Dataset excerpts -
++++++++++++++++++++
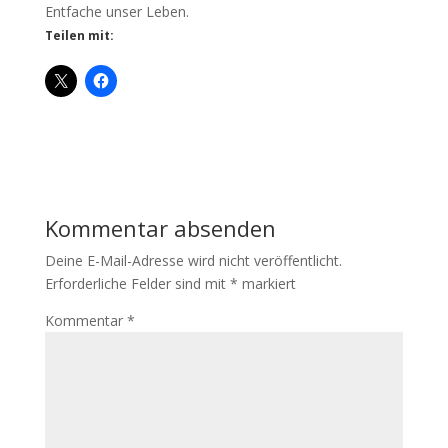
Entfache unser Leben.
Teilen mit:
Kommentar absenden
Deine E-Mail-Adresse wird nicht veröffentlicht.
Erforderliche Felder sind mit
*
markiert
Kommentar
*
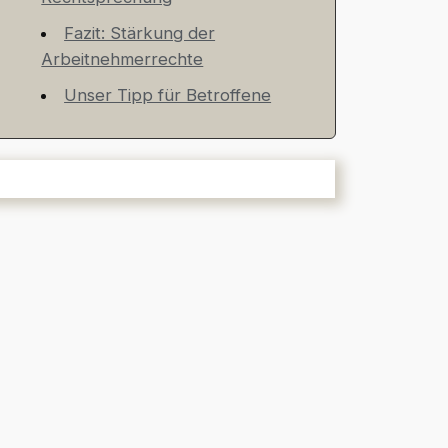
Fazit: Stärkung der
Arbeitnehmerrechte
Unser Tipp für Betroffene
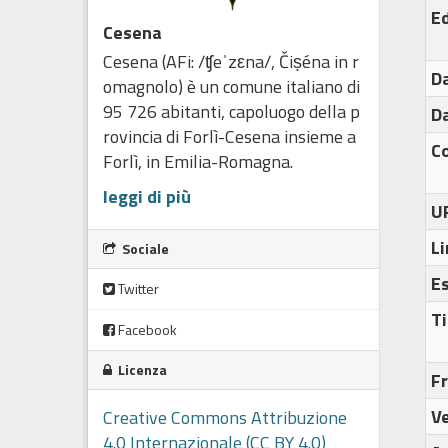
Ed
Cesena
Cesena (AFi: /ʧeˈzεna/, Čiṣéna in r
Da
omagnolo) è un comune italiano di
95 726 abitanti, capoluogo della p
Da
rovincia di Forlì-Cesena insieme a
C
Forlì, in Emilia-Romagna.
leggi di più
U
Li
Sociale
E
Twitter
Ti
Facebook
Licenza
F
Ve
Creative Commons Attribuzione
4.0 Internazionale (CC BY 4.0)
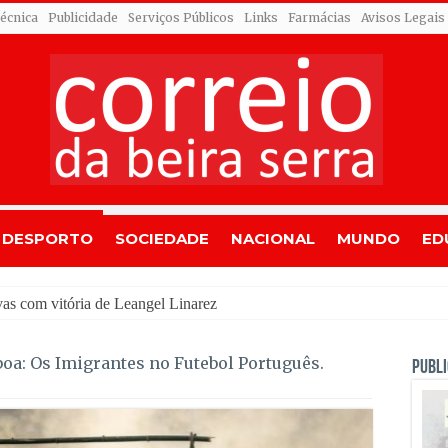
Técnica
Publicidade
Serviços Públicos
Links
Farmácias
Avisos Legais
DESPORTO
SOCIEDADE
NACIONAL
MUNDO
ED
dr
boa: Os Imigrantes no Futebol Português.
PUBLI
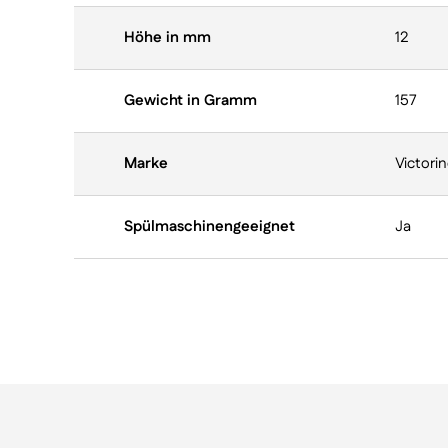
Höhe in mm
12
Gewicht in Gramm
157
Marke
Victori
Spülmaschinengeeignet
Ja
++++++++++++++++++++
Assignment - Print every line of text from all the entries above, exactly as it appears and in the same order, leaving out the pictures.

Exercise result -
Entfache unser Leben.
Teilen mit:
Kommentar absenden
Deine E-Mail-Adresse wird nicht veröffentlicht.
Erforderliche Felder sind mit
*
markiert
Kommentar
*
Fazit: Stärkung der
Arbeitnehmerrechte
Unser Tipp für Betroffene
Ed
Cesena
Cesena (AFi: /ʧeˈzεna/, Čiṣéna in r
Da
omagnolo) è un comune italiano di
95 726 abitanti, capoluogo della p
Da
rovincia di Forlì-Cesena insieme a
C
Forlì, in Emilia-Romagna.
leggi di più
U
Li
Sociale
E
Twitter
Ti
Facebook
Licenza
F
Ve
Creative Commons Attribuzione
4.0 Internazionale (CC BY 4.0)
Técnica
Publicidade
Serviços Públicos
Links
Farmácias
Avisos Legais
DESPORTO
SOCIEDADE
NACIONAL
MUNDO
ED
dr
boa: Os Imigrantes no Futebol Português.
PUBLI
Höhe in mm
12
Gewicht in Gramm
157
Marke
Victori
Spülmaschinengeeignet
Ja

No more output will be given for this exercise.